The new demand for data stems from October 2014 when a strong swing in Treasury prices left regulators scratching their heads in the face of the zig-zag performance of bond prices over a 24-hour period.
Since then concern has grown around the insufficiency of pricing and trading information available in comparison to other broadly traded markets.
The timing of this new drive for information comes as developing technologies and increases in pressures on traders are putting the traditional business model through a period of marked transition. Low interest rates have compounded this as a critical time for the government bond market.
Kevin McPartland, speaking for Greenwich Associates, said: "The rules governing the treasury market are over a decade out of date. It's time to take a look and see how the market has evolved and how rules need to adapt."
Government bond trading has been the traditional preserve of the primary dealers, who are bound to aiding the US Treasury in its mission to underwrite national debt. According to traders, the primary dealers have thus far enjoyed access to the restricted data on investor's trading behaviours. However, recent big-name exits from banks have shown that not all dealers have been successful.
High-frequency trading firms have been calling for more transparency in the market; the gradual strengthening of HFT companies has slowly undermined the strong position traditionally enjoyed by primary dealers.
Stephen Berger of Citadel said: "For one of the largest, most liquid markets in the world to have so little transparency is surprising. Improving transparency is the logical starting point for reform."
Essentially, two trading zones exist within the treasury market. Trades between investors and banks are usually conducted over the phone, while those between big banks and other major parties usually take place electronically.

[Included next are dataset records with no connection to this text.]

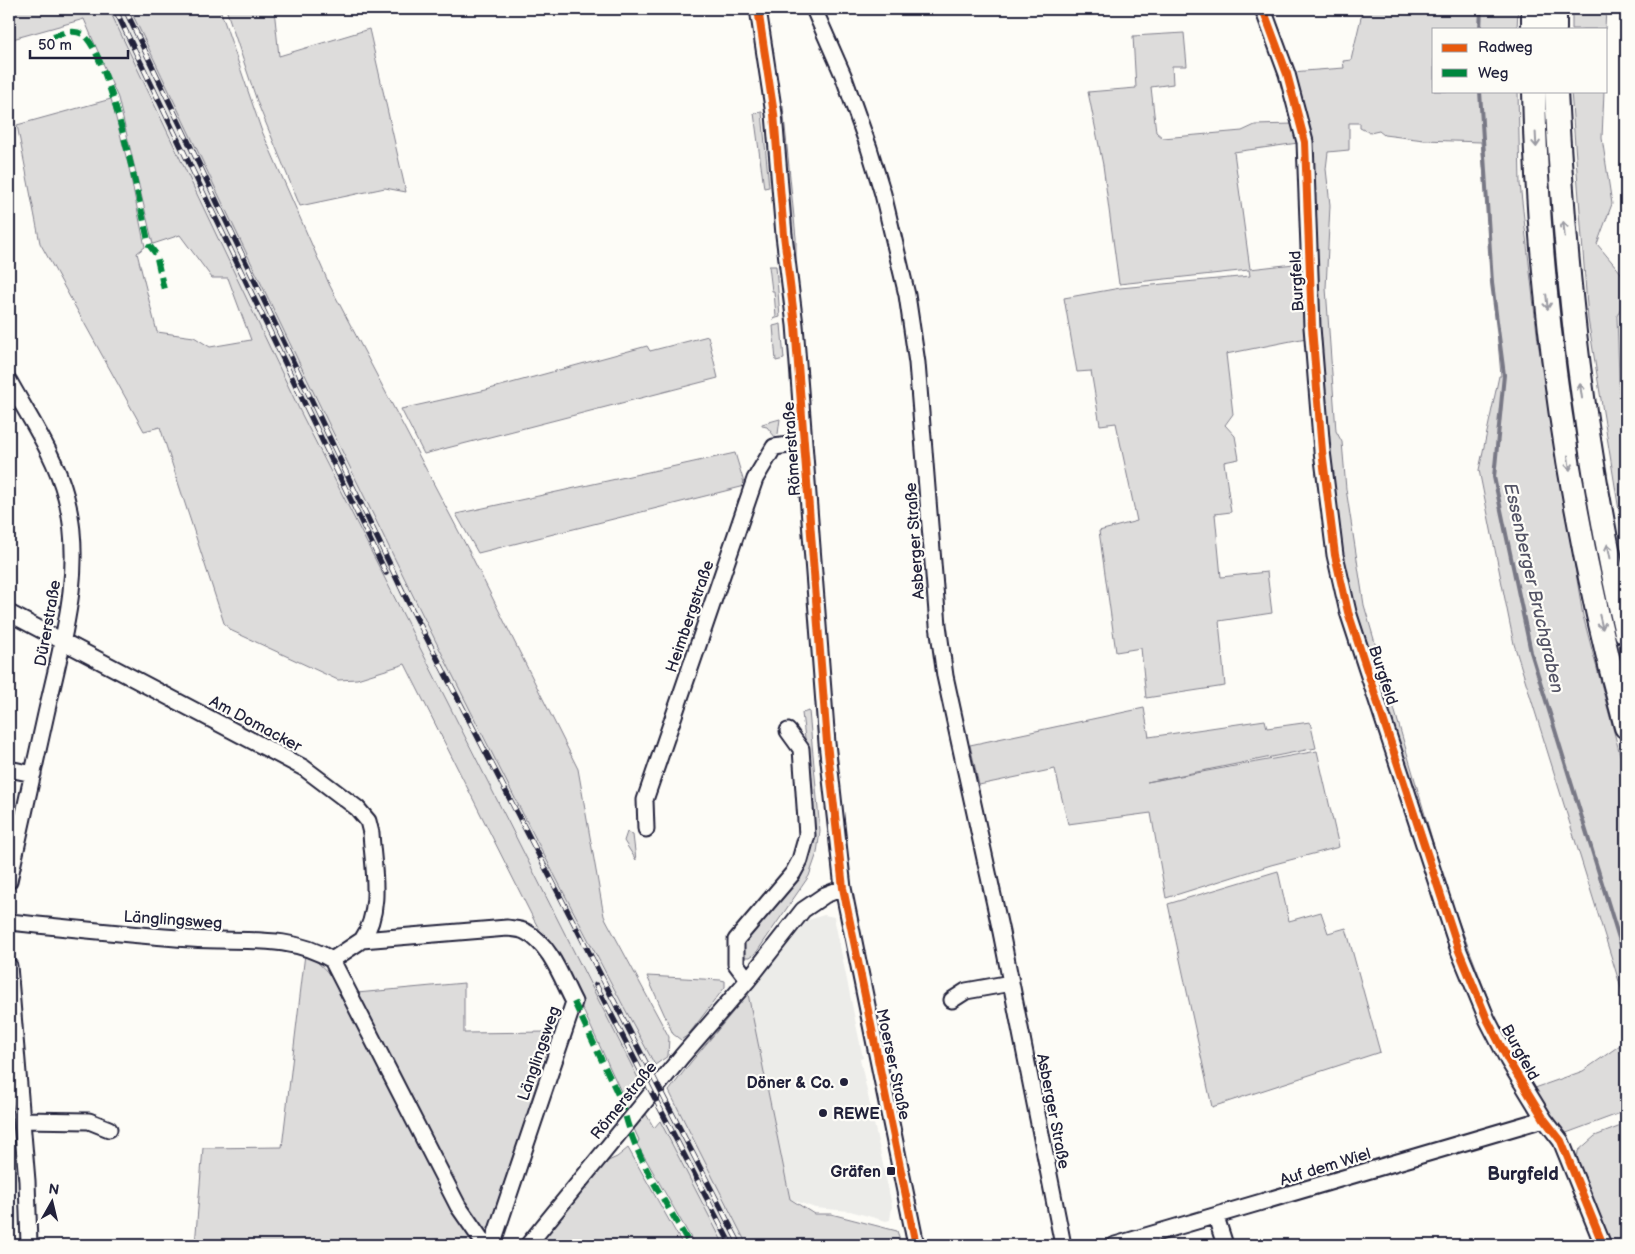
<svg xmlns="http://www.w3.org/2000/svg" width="1635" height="1254" font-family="'Balsamiq Sans',sans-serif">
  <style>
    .built { fill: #ecece9 }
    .green { fill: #dddcdb; stroke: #807f8b }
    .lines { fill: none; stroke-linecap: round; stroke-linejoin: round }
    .stream { stroke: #787885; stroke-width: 4 }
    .minor-casing { stroke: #22223b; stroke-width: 19 }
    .highway-casing { stroke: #22223b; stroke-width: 26 }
    .minor { stroke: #fdfcf7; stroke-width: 15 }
    .highway { stroke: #fdfcf7; stroke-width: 22 }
    .rail-casing { stroke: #22223b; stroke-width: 5.5 }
    .rail { stroke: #fdfcf7; stroke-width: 4; stroke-dasharray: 11; stroke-linecap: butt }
    .quiet { stroke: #00873e; stroke-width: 6; stroke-dasharray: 12 6; stroke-linecap: butt }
    .cycleway-casing { stroke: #fdfcf7; stroke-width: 11 }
    .cycleway { stroke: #e8590c; stroke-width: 8 }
    .oneway { stroke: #9a9aa2 }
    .poi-dot { fill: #22223b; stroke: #fdfcf7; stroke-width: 2 }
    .labels { text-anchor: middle; stroke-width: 4.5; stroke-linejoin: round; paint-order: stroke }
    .street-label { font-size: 16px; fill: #22223b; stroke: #fdfcf7 }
    .poi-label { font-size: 16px; font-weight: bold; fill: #22223b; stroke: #fdfcf7; text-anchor: end }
    .water-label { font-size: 18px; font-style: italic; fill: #545466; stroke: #fdfcf7 }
    .neighbourhood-label { font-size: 18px; font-weight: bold; fill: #22223b; stroke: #fdfcf7 }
  </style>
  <rect width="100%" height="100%" fill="#fdfcf7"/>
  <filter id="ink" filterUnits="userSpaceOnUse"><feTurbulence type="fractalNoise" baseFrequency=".02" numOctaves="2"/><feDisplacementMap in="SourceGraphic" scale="10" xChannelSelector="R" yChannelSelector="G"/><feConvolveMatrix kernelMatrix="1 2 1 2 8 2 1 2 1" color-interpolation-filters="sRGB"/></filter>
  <g filter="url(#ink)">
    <path class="built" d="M 109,9 L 130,9 L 410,591 L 597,958 L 655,1065 L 642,1086 L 300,411 Z
      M 824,915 L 834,917 L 863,1058 L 860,1059 L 892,1206 L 890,1220 L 886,1221 L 850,1211 L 815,1208 L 790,1199 L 748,994 L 808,920 Z
      M 675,1103 L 747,1245 L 724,1245 L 660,1121 Z"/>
    <path class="green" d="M 9,9 L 109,9 L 300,411 L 642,1086 L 634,1097 L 622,1094 L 578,999 L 534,920 L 405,664 L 357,679 L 338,680 L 230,630 L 224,623 L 160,427 L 144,431 L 40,243 L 17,125 L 111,99 L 129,168 L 145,247 L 137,253 L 157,332 L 194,337 L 210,347 L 251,340 L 228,278 L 212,278 L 180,235 L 153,244 L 118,98 L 84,19 L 9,40 Z
      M 130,9 L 220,9 L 261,129 L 330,286 L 470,553 L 578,769 L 604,916 L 669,1037 L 668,1056 L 655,1065 C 468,719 299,364 130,9 Z
      M 226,9 L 274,9 L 279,56 L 369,29 L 406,192 L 385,188 L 300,206 L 258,104 Z
      M 1363,9 L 1518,9 L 1517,29 L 1434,29 L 1434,91 L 1518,91 L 1520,184 L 1538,342 L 1583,616 L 1626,777 L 1626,1004 L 1514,644 L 1479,470 L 1499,376 L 1501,376 L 1481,142 L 1424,140 L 1384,135 L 1379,131 L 1370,133 L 1360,128 L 1360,123 L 1349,123 L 1349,150 L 1328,152 L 1326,169 L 1330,205 L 1326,288 L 1336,431 L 1342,442 L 1346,489 L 1364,605 L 1448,894 L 1494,1014 L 1535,1088 L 1583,1071 L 1626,1041 L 1626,1111 L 1561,1135 L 1532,1090 L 1471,972 L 1352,606 L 1336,533 L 1320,326 L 1314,205 L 1291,72 L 1344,68 L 1343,61 L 1351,60 Z
      M 1572,9 L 1606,9 L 1605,29 L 1572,29 Z
      M 1184,33 L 1187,66 L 1172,66 L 1173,84 L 1151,87 L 1156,132 L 1163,138 L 1242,131 L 1255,125 L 1293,124 L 1298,143 L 1234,152 L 1250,269 L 1303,263 L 1306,338 L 1226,354 L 1233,414 L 1225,425 L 1235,436 L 1239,459 L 1224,462 L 1231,512 L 1215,514 L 1221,577 L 1267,572 L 1272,613 L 1219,621 L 1225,686 L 1146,698 L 1141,648 L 1116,652 L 1099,531 L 1137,521 L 1116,423 L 1100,425 L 1091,371 L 1077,372 L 1064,298 L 1120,288 L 1250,276 L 1249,270 L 1119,284 L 1103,165 L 1088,92 L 1136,88 L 1133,36 Z
      M 1571,91 L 1604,91 L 1602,138 L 1612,204 L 1597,244 L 1626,279 L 1626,297 L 1617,316 L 1622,470 L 1626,493 L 1626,554 L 1588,319 Z
      M 781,106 L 783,106 L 796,238 L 796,279 Z
      M 762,112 L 769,187 L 764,188 L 754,113 Z
      M 769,266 L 776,266 L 780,317 L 773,319 L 776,317 L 774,291 L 772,291 Z
      M 781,324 L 784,359 L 776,361 L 773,326 Z
      M 708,336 L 718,378 L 424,454 L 401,409 L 486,390 L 647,346 L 650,351 Z
      M 780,419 L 778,434 L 775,437 L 767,427 L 762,426 L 762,424 Z
      M 735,453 L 745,486 L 478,553 L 456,514 Z
      M 1144,708 L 1149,737 L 1265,720 L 1267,728 L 1310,722 L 1316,748 L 1147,782 L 1317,751 L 1339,847 L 1271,865 L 1166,898 L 1151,813 L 1068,824 L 1055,769 L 979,785 L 970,745 Z
      M 809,711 L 820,831 L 817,853 L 809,876 L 756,953 L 750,957 L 744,957 L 739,952 L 740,944 L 804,861 L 806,747 L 802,713 Z
      M 627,832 L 633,835 L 636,860 L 624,841 Z
      M 1278,871 L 1289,921 L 1321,912 L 1328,933 L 1346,928 L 1380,1052 L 1212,1107 L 1168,904 Z
      M 305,954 C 323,964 332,977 343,994 L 473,1245 L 195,1245 L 203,1148 L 282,1147 Z
      M 647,976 L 721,980 L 725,981 L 725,987 L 688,1035 L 681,1040 L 673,1034 Z
      M 464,983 L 464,1033 L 549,1032 L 555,1042 L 493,1228 L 486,1234 L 470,1212 L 357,993 Z
      M 748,994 L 790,1199 L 814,1214 L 831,1214 L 897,1231 L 902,1245 L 747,1245 L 669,1091 L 691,1062 Z
      M 646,1114 L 654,1128 L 660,1121 L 724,1245 L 695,1245 L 637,1144 L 639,1140 L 634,1129 Z
      M 1626,1124 L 1626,1245 L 1608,1245 L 1577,1162 L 1578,1151 L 1595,1136 Z
      M 628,1148 L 683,1245 L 536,1245 L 606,1162 L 617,1157 Z"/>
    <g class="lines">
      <path class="stream" d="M 1480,29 L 1481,9
        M 1480,91 L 1492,283 L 1504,375 L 1494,477 L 1531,652 L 1626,961"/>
      <g class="minor-casing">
        <path id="minor" d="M 758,9 L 774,114 L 784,235 L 795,325 L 827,743 L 843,888 L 916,1245
          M 814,9 L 843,75 L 869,148 L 883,194 L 907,295 L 917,363 L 938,625 L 945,676 L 1001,932 L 1063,1245
          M 1263,9 L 1287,74 L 1305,142 L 1312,327 L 1322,451 L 1335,555 L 1348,612 L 1459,951 L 1487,1019 L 1508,1060 L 1544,1119 L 1561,1141 L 1603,1245
          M 9,381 C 30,419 55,455 66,497 C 85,569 62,643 46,714 C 34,770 21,825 9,881
          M 9,613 L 304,768 L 357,808 L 368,821 L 371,833 C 373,868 383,910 362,940
          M 9,769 L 33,774
          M 646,829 L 645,800 L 755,479 L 774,447 L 804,443
          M 9,922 C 69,928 130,935 191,939 C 239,943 289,933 332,960 L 458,1206 L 485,1245
          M 332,960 L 362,940 L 507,928 C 513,929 521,929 526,932 C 550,944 562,979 574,1002 L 492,1245
          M 9,966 L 27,1181 L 29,1245
          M 748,980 L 736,964 L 736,940 L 793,873 L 800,860 L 807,835 L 801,749 L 788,731
          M 952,1000 L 966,991 L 1011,983
          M 22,1120 L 89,1121 L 109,1129
          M 1216,1217 L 1225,1245
          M 528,1245 L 682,1056 L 748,980 L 803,910 L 825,895 L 843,888
          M 1115,1245 L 1544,1119"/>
      </g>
      <g class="highway-casing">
        <path id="highway" d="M 1533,29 L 1533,9
          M 1555,29 L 1555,9
          M 1534,91 C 1538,302 1570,524 1626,727
          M 1556,91 C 1565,274 1584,454 1626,633"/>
      </g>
      <use href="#minor" class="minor"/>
      <use href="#highway" class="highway"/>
      <g class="rail-casing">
        <path id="rail" d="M 115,9 L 386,573
          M 125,9 L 404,594 L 740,1245
          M 596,985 L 731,1245"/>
      </g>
      <use href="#rail" class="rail"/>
      <path class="quiet" d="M 53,36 C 62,34 73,29 82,34 C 109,50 141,209 149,245 L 156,254 L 165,294
        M 574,1002 L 623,1105 C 633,1156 665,1200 690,1245"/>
      <g class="cycleway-casing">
        <path id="cycleway" d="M 758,9 L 774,114 L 784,235 L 795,325 L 827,743 L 843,888 L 916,1245
          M 1263,9 L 1287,74 L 1305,142 L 1312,327 L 1322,451 L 1335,555 L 1348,612 L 1459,951 L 1487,1019 L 1508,1060 L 1544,1119 L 1561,1141 L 1603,1245"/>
      </g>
      <use href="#cycleway" class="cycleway"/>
    </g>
    <defs><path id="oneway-shaft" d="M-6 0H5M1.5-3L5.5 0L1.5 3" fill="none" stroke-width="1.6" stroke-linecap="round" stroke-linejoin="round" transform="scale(1.25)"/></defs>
    <g class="oneway">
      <use href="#oneway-shaft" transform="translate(1536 140) rotate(87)"/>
      <use href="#oneway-shaft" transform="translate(1564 229) rotate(-95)"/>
      <use href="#oneway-shaft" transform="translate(1547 302) rotate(84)"/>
      <use href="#oneway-shaft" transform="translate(1581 391) rotate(-98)"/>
      <use href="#oneway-shaft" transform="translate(1569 463) rotate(82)"/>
      <use href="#oneway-shaft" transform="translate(1609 551) rotate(-101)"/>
      <use href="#oneway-shaft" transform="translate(1601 622) rotate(77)"/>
    </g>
  </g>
  <g class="poi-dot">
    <circle cx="844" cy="1082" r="5"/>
    <circle cx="823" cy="1113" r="5"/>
    <rect x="886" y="1166" width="10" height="10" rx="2.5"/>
  </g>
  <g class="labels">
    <g class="street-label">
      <text transform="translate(1296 281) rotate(-93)" y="6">Burgfeld</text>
      <text transform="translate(791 449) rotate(-94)" y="6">Römerstraße</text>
      <text transform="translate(914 541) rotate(-94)" y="6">Asberger Straße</text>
      <text transform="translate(689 616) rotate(-71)" y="6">Heimbergstraße</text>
      <text transform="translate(47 623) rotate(-80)" y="6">Dürerstraße</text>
      <text transform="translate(1384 675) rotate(72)" y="6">Burgfeld</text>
      <text transform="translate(256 723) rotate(28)" y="6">Am Domacker</text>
      <text transform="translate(173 919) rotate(4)" y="6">Länglingsweg</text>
      <text transform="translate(1521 1052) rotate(61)" y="6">Burgfeld</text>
      <text transform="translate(538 1053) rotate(-71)" y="6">Länglingsweg</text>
      <text transform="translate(894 1064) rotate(78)" y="6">Moerser Straße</text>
      <text transform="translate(623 1100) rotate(-51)" y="6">Römerstraße</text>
      <text transform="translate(1054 1111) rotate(79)" y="6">Asberger Straße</text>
      <text transform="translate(1325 1166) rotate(-17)" y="6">Auf dem Wiel</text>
    </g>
    <g class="poi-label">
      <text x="834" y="1088">Döner &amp; Co.</text>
      <text x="833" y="1119" text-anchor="start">REWE</text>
      <text x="881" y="1177">Gräfen</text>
    </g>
    <g class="water-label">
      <text transform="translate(1534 588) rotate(77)" y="6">Essenberger Bruchgraben</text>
    </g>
    <g class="neighbourhood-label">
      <text x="1523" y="1180">Burgfeld</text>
    </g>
  </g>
  <rect width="1635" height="1254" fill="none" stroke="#fdfcf7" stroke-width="30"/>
  <rect x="15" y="15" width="1605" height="1224" fill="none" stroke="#22223b" stroke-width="2" filter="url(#ink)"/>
  <rect x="1432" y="28" width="175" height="65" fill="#fdfcf7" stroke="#a5a5ac"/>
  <rect x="1442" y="44" width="25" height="8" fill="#e8590c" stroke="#a5a5ac"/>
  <text x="1478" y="52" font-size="15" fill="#22223b">Radweg</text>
  <rect x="1442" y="69" width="25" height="8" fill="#00873e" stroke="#a5a5ac"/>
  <text x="1478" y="78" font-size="15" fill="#22223b">Weg</text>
  <g transform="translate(52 1202) rotate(8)" stroke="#fdfcf7" stroke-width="4" paint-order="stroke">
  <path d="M0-4L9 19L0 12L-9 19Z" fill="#22223b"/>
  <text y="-8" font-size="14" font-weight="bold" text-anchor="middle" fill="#22223b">N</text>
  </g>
  <path d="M30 50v8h98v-8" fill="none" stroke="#22223b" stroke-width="2.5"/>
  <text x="38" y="50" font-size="15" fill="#22223b" stroke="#fdfcf7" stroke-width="4" paint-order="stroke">50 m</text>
</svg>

Most non-bank players have risen through electronic trading which has an element of transparency. But regulators do not enjoy such vision where deals between traders and investors are concerned.
Some information is collated on a weekly basis from primary dealers by the New York Fed, and Bloomberg stands as an example of a data provider that shows the standing price of benchmark securities. However, these indicators are not always to be trusted as market health checks.
Head of Fixed Income at KCG, Issac Chang has called for prices to be made publicly available so that any party can buy or sell, while being aware with the volume they can leverage at the given price.
Mr Chang asked: "If you have a market that was once large dealers interacting with end users and now you have less dealer presence how do you evolve to maintain liquidity? Increased transparency will help encourage participation and maintain liquidity."
However, key figures within the industry have said that such an approach would only encourage high-frequency traders and lead to the proliferation of high-speed algorithms used by banks to execute trades.
Reports following each transaction have also been suggested, although many concede that implementation of this would take a unique course for each bank and trading company.